Takımımızın yediği iki gol, futbolcularımızın hatalı top tercihleri ile topu rakibe adeta asist yaparak iki gol yememize sebep oldular.
Tek tesellimiz Enis Bardhi’nin iki zeka dolu golleri oldu. Ligin daha başlangıcı bu maçın telafisi tabiî ki mümkün. Fakat mağlubiyetin deprem şiddeti 5/6 değerinde umarım artçı sarsıntılar olmaz!

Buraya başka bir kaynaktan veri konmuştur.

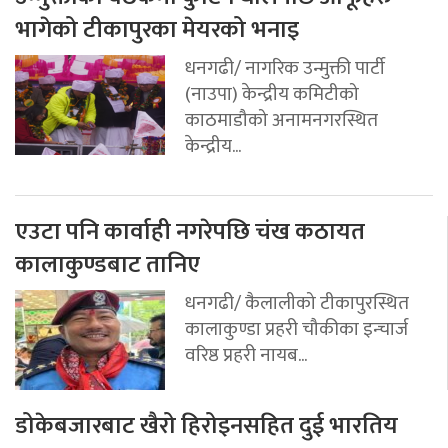
भागेको टीकापुरका मेयरको भनाइ
धनगढी/ नागरिक उन्मुक्ती पार्टी
(नाउपा) केन्द्रीय कमिटीको
काठमाडौको अनामनगरस्थित
केन्द्रीय...
एउटा पनि कार्वाही नगरेपछि चंख कठायत
कालाकुण्डबाट तानिए
धनगढी/ कैलालीको टीकापुरस्थित
कालाकुण्डा प्रहरी चौकीका इन्चार्ज
वरिष्ठ प्रहरी नायब...
डोकेबजारबाट खैरो हिरोइनसहित दुई भारतिय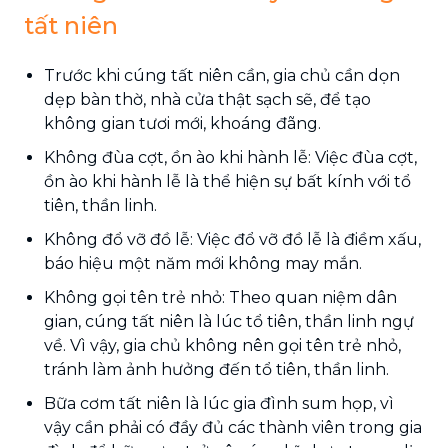
tất niên
Trước khi cúng tất niên cần, gia chủ cần dọn
dẹp bàn thờ, nhà cửa thật sạch sẽ, để tạo
không gian tươi mới, khoáng đãng.
Không đùa cợt, ồn ào khi hành lễ: Việc đùa cợt,
ồn ào khi hành lễ là thể hiện sự bất kính với tổ
tiên, thần linh.
Không đổ vỡ đồ lễ: Việc đổ vỡ đồ lễ là điềm xấu,
báo hiệu một năm mới không may mắn.
Không gọi tên trẻ nhỏ: Theo quan niệm dân
gian, cúng tất niên là lúc tổ tiên, thần linh ngự
về. Vì vậy, gia chủ không nên gọi tên trẻ nhỏ,
tránh làm ảnh hưởng đến tổ tiên, thần linh.
Bữa cơm tất niên là lúc gia đình sum họp, vì
vậy cần phải có đầy đủ các thành viên trong gia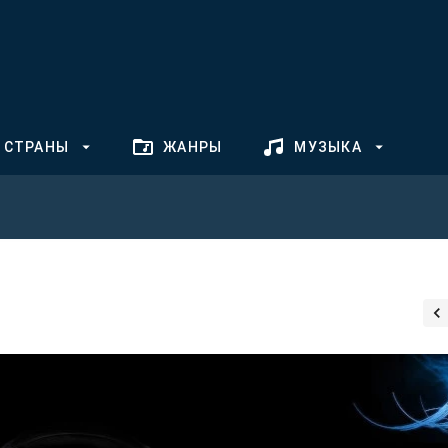
СТРАНЫ
ЖАНРЫ
МУЗЫКА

AYNI BAŞARI NEDEN OLMASIN!
Trabzonspor’un kara bulutları üzerinden dağıtması için ilk fırsat Çarşamba günü oynayacak olduğumuz Kopenhag maçı olacak. 1991-1992 Futbol Sezonunda Bursaspor ile Federasyon Kupası Final müsabakası oynamıştık. İlk karşılaşmada Bursa’da oynanmış ve Trabzonspor 3-0 mağlup olmuştu. Rövanş maçı öncesinde Trabzon’da herkes ağız birliği yapmışçasına karşılaşmayı Trabzonspor’un 5-1 kazanacağını söylüyordu. Neden 5-1 diye sorduğumuzda, aldığımız cevap; “nasılsa 1 gol yeriz turu geçmek için 5 gol lazım, onu da atarız” şeklinde cevap almıştık. Şimdi aynı senaryo geçerli. Şampiyonlar Ligi maçında nasılsa bir gol yeriz tur atlamak için en az 3 gol lazım! Geçmişte yakaladığımız bu başarı tekrar neden olmasın?

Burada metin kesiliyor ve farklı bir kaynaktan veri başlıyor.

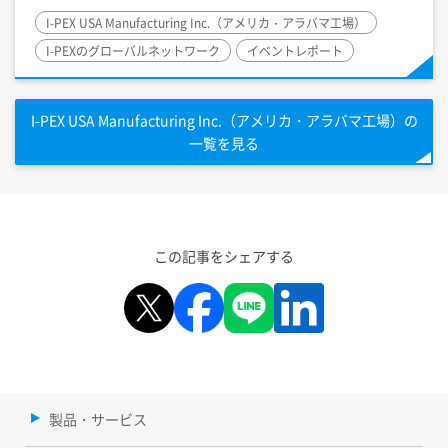
I-PEX
USA Manufacturing Inc.（アメリカ・アラバマ工場）
I-PEX
のグローバルネットワーク
イベントレポート
I-PEX
USA Manufacturing Inc.（アメリカ・アラバマ工場）の
一覧を見る
この記事をシェアする
製品・サービス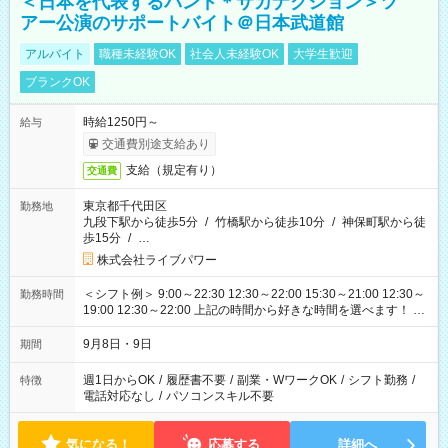
＜日本を代表するバンド＊サカナクション＞ツ
アー公演のサポートバイト＠日本武道館
アルバイト
職種未経験OK
社会人未経験OK
大学生歓迎
ブランクOK
時給1250円～
給与
交通費別途支給あり
支給（規定有り）
交通費
東京都千代田区
勤務地
九段下駅から徒歩5分
/
竹橋駅から徒歩10分
/
神保町駅から徒
歩15分
/
…
株式会社ライブパワー
＜シフト例＞ 9:00～22:30 12:30～22:00 15:30～21:00 12:30～
勤務時間
19:00 12:30～22:00 上記の時間から好きな時間を選べます！ ※
時間は変更となる可能性があります
9月8日・9日
期間
週1日からOK
/
履歴書不要
/
副業・WワークOK
/
シフト勤務
/
特徴
電話対応なし
/
パソコンスキル不要
気になる！
応募する
詳細へ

Kopenhag engelinin aşılması Galatasaray maçı öncesi önemli bir moral kaynağı olur. İyi düşünelim, sonuç iyi olsun!
YETİŞTİRDİKLERİMİZİ KULLANMALIYIZ!
Ahmetcan Kaplan’ın Hollada’nın Ajax takımına transferine bir türlü sevinemedim. Üç yıl öncede Yusuf Yazıcı’nın transferine de sevinemediğim gibi…
Trabzonspor yetiştirdikleri ile kazandığı paraları yaşlı ‘şöhret’ diye tabir edilen futbolculara ödediği sürece sürekli başarı kazanamaz! Ne zaman alt yapıdan yetişen futbolculardan 7-8 tanesi Profesyonel Takımda formaya giymeye başlar ve istikrarlı bir gidişat sağlanır o zaman daha daha kalıcı başarılar elde edilir. Burada en önemli görev yönetim kururlu ve teknik sorumludan ziyade, taraftara düşüyor. Altyapıdan gelen sporcularımız hata yapsalar bile, taraftarların desteklerini esirgememeleri gerekiyor. Her şart ve koşulda bu destek devam etmelidir.
Dün oynanan Antalyaspor müsabakasında Denswil yanlış pasını, Hugo’un penaltısını Ahmetcan yapsaydı ne olurdu? Hollandalı geldi Ahmetcan’ı keşfetti ve aldı gitti. Biz Ahmetcan’ın transferinden aldığımız paradan daha fazlasını 3-4 sene içerisinde iyi bir durdurucu almak için harcayacağız!